Começou, na manhã deste domingo (25), no Rio de Janeiro, a reunião de ministros de Meio Ambiente dos países que integram o grupo Basic, formado por Brasil, África do Sul, Índia e China. O encontro dá prosseguimento à reunião de especialistas e negociadores para debater, principalmente, formas de conter o aquecimento global.

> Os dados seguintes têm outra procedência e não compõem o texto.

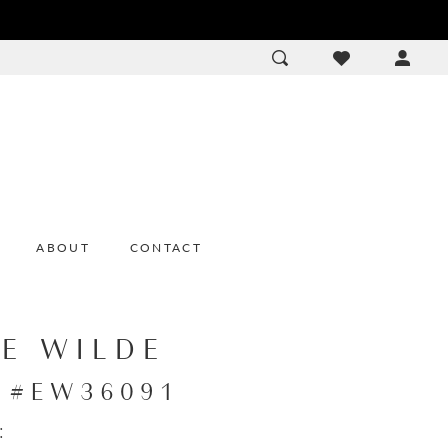
ACCOU
DROP
ABOUT
CONTACT
IE WILDE
e #EW36091
:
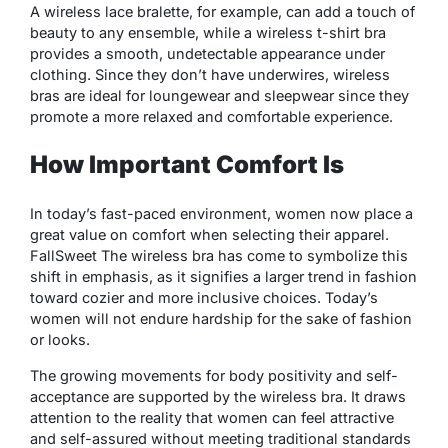
A wireless lace bralette, for example, can add a touch of
beauty to any ensemble, while a wireless t-shirt bra
provides a smooth, undetectable appearance under
clothing. Since they don’t have underwires, wireless
bras are ideal for loungewear and sleepwear since they
promote a more relaxed and comfortable experience.
How Important Comfort Is
In today’s fast-paced environment, women now place a
great value on comfort when selecting their apparel.
FallSweet The wireless bra has come to symbolize this
shift in emphasis, as it signifies a larger trend in fashion
toward cozier and more inclusive choices. Today’s
women will not endure hardship for the sake of fashion
or looks.
The growing movements for body positivity and self-
acceptance are supported by the wireless bra. It draws
attention to the reality that women can feel attractive
and self-assured without meeting traditional standards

Os quatro países pretendem encontrar critérios para estabelecer o volume máximo de emissão de gases-estufa por cada um deles. O Brasil reconhece que 2º C é o máximo que pode haver de aumento da temperatura média do planeta em relação ao período pré-industrial. Isso significa que esse limite não poderia ser ultrapassado. No entanto, o aumento da concentração de gases na atmosfera tem favorecido o aquecimento.

 

A Índia, por exemplo, tem uma proposta baseada nas emissões per capita e gostaria que fosse adotada pelo Basic nas negociações da Convenção do Clima. As emissões per capita do Brasil não são altas, pois a matriz energética brasileira tem alto percentual de energia renovável e a redução do desmatamento também contribui para diminuí-las. O País seria mais beneficiado, e o mundo como um todo, com regras que levassem em conta mais do que um critério.

 

Os japoneses preferem critérios que levem em consideração a intensidade de emissões do PIB. A África do Sul, por sua vez, propõe um modelo que inclui outros critérios, como nível de desenvolvimento, contribuições históricas, entre outros.O Brasil elaborou a proposta da responsabilidade histórica que parte do princípio do "poluidor pagador". Nela, os países que emitiram durante anos e provocaram a situação atual deveriam ser responsabilizados e sujeitos a reduzir suas emissões, sem exigir que os países que começaram a se desenvolver agora tenham de limitar suas emissões. A próxima reunião do Basic será em outubro, na China.